Turns out he was right.
So I get this box full of ash, open it up and am immediately hit in the face with black dust which I wisely (and accidentally) inhale. Lovely. Then I take out the MSDS sheet (Material Safety Data Sheet – required for most chemicals) and read about the problems with this product. It turns out this stuff contains crystalline silica (no surprise there, rice hulls are full on silicon), which can cause a rapid onset of silicoses as well as being a cancer hazard (crystalline silica is a known carcinogen if it’s inhaled).
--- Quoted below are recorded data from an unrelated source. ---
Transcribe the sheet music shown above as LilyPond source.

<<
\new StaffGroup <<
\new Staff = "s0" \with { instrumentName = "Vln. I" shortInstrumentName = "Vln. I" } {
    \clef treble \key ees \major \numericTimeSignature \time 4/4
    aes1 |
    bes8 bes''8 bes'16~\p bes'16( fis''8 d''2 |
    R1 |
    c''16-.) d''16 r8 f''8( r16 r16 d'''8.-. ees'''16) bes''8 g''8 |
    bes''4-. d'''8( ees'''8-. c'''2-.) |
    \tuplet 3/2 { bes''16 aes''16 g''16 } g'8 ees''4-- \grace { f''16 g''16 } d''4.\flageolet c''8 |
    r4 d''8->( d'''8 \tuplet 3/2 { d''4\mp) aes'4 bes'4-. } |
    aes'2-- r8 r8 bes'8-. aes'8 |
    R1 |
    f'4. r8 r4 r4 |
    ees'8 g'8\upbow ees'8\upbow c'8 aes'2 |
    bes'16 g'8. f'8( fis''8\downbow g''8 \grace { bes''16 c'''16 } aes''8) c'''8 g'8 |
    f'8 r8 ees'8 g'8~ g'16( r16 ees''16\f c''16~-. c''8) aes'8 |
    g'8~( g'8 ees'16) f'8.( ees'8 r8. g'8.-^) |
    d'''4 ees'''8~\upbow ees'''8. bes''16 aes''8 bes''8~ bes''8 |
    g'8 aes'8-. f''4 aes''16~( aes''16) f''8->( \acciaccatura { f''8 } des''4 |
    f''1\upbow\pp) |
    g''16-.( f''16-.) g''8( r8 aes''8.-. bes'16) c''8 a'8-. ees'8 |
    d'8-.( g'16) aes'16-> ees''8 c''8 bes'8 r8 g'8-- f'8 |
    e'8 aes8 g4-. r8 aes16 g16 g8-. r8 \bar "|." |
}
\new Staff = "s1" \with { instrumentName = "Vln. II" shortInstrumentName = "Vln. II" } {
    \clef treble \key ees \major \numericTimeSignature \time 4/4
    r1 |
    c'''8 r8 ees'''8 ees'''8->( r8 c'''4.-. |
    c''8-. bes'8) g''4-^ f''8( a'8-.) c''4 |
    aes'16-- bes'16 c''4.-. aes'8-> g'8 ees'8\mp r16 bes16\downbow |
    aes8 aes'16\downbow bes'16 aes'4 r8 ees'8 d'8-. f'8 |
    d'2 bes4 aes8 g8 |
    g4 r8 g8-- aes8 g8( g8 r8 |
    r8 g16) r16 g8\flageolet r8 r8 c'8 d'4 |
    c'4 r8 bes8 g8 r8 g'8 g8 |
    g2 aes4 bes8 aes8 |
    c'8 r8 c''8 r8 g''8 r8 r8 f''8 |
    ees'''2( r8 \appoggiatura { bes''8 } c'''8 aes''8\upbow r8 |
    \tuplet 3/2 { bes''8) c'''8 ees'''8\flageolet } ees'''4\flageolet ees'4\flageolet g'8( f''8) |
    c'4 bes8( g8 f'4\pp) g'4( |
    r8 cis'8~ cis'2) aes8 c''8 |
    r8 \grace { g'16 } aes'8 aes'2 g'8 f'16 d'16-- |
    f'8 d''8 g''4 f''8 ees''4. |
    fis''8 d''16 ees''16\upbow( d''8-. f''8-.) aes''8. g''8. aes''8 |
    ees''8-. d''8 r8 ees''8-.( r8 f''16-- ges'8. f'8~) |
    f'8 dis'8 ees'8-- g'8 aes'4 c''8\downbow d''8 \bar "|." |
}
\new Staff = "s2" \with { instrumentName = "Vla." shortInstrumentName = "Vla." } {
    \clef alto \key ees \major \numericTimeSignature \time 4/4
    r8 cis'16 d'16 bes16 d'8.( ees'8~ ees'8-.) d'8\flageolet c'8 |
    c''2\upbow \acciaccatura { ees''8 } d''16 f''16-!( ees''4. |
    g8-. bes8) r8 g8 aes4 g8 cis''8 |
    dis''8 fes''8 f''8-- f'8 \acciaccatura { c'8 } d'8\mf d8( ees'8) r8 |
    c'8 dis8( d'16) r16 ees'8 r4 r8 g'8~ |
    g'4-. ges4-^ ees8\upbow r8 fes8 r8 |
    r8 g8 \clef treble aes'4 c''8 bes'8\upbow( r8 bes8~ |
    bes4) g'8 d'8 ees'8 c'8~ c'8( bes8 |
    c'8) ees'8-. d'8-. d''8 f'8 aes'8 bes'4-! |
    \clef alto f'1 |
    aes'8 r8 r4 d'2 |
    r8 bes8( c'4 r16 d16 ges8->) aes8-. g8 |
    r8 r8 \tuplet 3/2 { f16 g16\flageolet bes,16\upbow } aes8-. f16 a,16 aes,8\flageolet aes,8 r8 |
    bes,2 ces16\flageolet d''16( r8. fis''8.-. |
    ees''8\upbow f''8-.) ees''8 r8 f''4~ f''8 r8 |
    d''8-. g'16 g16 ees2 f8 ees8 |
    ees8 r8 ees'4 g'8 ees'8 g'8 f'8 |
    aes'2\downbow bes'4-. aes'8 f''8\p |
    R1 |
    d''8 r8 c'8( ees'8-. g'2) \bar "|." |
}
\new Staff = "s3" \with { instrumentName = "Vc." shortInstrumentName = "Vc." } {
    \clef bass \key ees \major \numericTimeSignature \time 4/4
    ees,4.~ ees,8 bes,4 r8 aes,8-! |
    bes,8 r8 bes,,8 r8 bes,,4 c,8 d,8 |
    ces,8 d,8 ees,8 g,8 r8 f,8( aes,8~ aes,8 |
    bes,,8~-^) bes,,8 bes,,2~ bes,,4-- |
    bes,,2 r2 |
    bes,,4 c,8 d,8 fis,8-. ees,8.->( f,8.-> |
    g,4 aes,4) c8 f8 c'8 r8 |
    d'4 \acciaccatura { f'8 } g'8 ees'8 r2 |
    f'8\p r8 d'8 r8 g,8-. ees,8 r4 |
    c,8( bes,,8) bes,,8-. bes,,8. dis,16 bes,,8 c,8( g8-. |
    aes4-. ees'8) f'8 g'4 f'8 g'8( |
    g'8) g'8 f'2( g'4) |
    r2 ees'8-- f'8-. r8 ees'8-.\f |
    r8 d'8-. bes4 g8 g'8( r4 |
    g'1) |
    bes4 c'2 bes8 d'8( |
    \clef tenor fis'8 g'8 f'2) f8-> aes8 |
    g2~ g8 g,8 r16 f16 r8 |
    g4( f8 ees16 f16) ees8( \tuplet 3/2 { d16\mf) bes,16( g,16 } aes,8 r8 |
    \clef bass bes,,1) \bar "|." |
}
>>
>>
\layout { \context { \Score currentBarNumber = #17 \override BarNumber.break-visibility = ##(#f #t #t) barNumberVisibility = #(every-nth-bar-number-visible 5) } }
Now I don’t want to blow the danger of this stuff out of proportion. I have little doubt that my exposure to it wasn’t enough to do anything terrible to me (just as I’m pretty sure that the two packs of cigarettes or so that I smoked during college aren’t going to eventually lead to lung cancer). And I’m all in favor of using industrial byproducts for other purposes whenever possible. But my goodness, this stuff is ash! It just flies into the air! I just can’t see how, even with the recommended protection, nursery workers could avoid inhaling this stuff on a daily basis if they were using it to pot up plants (perlite is pretty bad – but this stuff is worse) — which just seems like a heck of a bad idea. In terms of the ability of this stuff to hold water….well, I put some into a plastic container with some water which the ash absorbed none of. All that said, it might be possible that this stuff helps container media to hold more water, but for an unintended reason. This ash is extremely fine. When we mixed it with container media it quickly found its way into all of the pore spaces between the media particles making the media more like clay than media. This did potentially increase the media’s ability to retain water, but decreased its ability to hold air – which is not a good thing for young roots. So the quick and easy summary is that rice hull ash is not the best idea for containers.